What does `\bA.{5}t\b` match?  [Answer below](#ans2) 

In [None]:
for line in rime:
    # Fix the pattern below?
    m = re.search(r"\bA.{5}t\b", line)
    if m:
        print(m.group())
    else:
        print("No match")

### Match Arbitrary Number of Characters 

The Kleene Star `*` and Kleene Plus `+` allows to represent **0 or more** and **1 or more** of the character that it follows respectively. 

In the example, let's try to match the first three strings but skip the fourth. 

In [None]:
ex_strs = ("aaaabcc", "aabbbc", "aaccc", "a")
for elem in ex_strs:
    #print (elem)
    m = re.match("a+b+c+", elem)
    if m: 
        print (elem + "\t" + m.group())
    else:
        print (elem + "\t" + "No match")

### Optional Characters 

Another common quantifier is the `?` character, which denotes optionality. 

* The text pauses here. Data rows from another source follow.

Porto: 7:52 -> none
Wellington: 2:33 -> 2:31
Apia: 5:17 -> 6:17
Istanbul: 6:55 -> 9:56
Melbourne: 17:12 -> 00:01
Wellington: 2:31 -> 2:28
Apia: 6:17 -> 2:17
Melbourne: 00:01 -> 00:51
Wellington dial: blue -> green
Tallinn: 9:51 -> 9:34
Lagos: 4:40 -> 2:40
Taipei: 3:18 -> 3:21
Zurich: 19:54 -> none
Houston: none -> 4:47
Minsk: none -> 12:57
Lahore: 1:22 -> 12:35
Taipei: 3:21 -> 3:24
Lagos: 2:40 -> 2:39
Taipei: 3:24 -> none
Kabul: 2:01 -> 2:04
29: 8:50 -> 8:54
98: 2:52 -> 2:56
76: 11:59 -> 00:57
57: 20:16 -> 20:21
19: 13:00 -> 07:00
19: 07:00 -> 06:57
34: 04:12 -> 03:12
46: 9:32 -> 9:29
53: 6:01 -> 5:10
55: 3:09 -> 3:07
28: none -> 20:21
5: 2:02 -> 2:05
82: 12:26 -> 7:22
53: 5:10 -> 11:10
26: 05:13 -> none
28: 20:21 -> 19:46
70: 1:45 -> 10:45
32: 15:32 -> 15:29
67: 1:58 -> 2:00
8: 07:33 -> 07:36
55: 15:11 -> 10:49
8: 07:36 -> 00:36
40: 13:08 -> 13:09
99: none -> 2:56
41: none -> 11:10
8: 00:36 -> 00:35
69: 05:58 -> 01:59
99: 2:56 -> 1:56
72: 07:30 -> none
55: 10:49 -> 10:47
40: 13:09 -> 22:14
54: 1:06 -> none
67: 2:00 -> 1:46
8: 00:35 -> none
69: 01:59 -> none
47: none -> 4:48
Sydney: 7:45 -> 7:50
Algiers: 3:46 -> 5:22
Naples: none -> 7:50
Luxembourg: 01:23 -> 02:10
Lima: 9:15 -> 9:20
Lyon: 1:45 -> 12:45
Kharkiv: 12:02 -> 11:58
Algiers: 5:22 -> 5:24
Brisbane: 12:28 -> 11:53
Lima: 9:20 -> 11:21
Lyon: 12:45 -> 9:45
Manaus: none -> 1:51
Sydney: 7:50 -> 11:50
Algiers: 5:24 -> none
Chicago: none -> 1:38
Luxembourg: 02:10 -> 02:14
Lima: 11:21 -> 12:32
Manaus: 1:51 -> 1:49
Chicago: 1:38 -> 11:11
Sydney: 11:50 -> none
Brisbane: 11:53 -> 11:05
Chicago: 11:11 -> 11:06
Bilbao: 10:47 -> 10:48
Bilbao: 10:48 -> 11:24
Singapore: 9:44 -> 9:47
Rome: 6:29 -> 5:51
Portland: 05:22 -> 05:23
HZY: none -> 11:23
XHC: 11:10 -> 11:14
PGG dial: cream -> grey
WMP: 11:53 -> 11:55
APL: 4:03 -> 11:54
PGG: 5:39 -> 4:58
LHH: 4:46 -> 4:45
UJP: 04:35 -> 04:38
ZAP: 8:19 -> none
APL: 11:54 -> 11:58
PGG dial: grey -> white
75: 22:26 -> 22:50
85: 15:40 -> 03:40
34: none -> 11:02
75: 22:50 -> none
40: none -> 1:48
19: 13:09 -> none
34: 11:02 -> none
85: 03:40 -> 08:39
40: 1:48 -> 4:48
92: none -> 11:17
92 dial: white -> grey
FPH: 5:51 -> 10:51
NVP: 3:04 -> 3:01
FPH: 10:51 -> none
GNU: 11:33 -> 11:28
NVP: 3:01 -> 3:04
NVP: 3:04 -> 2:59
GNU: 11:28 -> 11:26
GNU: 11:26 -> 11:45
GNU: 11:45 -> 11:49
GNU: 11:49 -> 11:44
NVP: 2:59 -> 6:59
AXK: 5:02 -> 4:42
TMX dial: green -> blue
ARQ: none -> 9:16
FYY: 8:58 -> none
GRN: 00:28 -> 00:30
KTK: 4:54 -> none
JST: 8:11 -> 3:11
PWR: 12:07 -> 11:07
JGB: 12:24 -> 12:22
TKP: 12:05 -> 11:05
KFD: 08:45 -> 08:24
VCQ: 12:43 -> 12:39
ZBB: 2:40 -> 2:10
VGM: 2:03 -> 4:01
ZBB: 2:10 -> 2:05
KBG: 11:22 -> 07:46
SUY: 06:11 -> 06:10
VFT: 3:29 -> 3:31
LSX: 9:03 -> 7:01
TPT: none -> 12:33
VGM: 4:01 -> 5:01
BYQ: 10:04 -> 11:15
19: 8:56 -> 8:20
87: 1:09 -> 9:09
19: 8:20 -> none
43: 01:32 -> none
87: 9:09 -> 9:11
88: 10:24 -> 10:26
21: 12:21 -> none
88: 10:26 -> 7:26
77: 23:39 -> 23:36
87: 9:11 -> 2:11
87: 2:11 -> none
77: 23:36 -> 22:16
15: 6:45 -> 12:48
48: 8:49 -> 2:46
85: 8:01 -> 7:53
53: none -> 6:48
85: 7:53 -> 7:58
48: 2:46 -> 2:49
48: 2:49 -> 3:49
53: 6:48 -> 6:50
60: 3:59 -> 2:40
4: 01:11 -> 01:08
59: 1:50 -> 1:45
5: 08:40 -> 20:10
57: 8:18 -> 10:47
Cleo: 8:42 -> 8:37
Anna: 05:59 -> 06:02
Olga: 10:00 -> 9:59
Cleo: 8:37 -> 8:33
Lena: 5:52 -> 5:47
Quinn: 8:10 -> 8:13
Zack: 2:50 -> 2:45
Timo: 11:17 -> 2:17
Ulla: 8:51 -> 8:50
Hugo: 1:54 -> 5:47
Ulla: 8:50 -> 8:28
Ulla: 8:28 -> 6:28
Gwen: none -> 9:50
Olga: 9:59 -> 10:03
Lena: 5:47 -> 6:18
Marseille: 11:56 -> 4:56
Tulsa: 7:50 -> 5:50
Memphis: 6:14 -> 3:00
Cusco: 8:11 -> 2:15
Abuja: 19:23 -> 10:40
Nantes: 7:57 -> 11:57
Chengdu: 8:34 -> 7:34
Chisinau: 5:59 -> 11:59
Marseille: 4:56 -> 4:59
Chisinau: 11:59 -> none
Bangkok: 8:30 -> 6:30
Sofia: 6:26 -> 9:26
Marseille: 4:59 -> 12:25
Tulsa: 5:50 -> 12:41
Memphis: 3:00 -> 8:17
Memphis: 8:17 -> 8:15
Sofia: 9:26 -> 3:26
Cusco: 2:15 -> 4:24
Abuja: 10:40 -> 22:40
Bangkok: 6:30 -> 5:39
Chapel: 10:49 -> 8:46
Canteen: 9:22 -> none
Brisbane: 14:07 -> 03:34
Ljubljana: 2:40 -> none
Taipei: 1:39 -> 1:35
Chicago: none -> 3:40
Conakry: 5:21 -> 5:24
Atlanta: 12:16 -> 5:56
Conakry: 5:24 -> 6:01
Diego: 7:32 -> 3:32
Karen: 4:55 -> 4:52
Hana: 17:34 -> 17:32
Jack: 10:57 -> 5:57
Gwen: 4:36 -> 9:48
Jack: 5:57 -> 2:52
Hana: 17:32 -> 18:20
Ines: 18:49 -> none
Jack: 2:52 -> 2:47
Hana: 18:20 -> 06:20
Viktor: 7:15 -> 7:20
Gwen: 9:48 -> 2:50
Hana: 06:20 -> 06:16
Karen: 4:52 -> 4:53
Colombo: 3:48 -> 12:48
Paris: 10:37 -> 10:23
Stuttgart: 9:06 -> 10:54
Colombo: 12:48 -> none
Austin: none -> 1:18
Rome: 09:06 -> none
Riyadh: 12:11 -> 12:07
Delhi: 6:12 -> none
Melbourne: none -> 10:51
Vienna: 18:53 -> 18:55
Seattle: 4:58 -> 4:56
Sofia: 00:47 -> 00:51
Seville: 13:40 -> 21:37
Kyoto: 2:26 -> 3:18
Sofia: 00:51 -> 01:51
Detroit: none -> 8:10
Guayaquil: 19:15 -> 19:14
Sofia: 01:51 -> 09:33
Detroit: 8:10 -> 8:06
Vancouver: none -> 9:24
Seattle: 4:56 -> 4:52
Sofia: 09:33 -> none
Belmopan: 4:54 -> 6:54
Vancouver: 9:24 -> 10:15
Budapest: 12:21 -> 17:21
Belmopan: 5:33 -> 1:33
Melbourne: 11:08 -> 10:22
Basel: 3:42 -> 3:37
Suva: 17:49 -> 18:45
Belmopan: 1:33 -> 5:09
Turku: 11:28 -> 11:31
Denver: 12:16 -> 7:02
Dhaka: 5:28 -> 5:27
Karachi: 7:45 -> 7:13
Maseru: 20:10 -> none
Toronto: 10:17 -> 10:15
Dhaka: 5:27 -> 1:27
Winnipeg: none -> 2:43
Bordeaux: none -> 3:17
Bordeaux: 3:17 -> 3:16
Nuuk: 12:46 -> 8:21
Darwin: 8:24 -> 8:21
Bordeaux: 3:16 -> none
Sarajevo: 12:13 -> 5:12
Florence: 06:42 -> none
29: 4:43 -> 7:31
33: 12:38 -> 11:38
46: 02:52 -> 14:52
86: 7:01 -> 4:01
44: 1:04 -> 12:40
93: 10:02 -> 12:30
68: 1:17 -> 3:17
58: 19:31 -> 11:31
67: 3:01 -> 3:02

This allows you to match either zero or one of the preceding character or group. 

In [None]:
ex_strs = ("abc", "abcd", "ac", "ad", "bc")
for elem in ex_strs:
    #print (elem)
    m = re.match("ab?c", elem)
    if m: 
        print (elem + "\t" + m.group())
    else:
        print (elem + "\t" + "No match")

## Additional Examples

Complete the lessons.  https://regexone.com

<hr>

## Example Question Answers

<a name="ans1"></a>Back to Question [What is different between `\D` and `\w`?](#ques1)  

* `\D` matches whitespace, punctuation, quotation marks, hyphens, forward slashes, brackets, etc. 
* `\w` matches letters and numbers

In other words, `\w` matches `\[a-zA-Z0-9]`

<a name="ans2"></a>Back to Question [What does `\bA.{5}t\b` match?](#ques2)

Ancyent 
* The shorthand `\b` matches a word boundary, without consuming any characters.
* The characters `A` and `t` also bound the sequence of characters.
* .{5} matches any five characters.
* Match another word boundary with `\b`.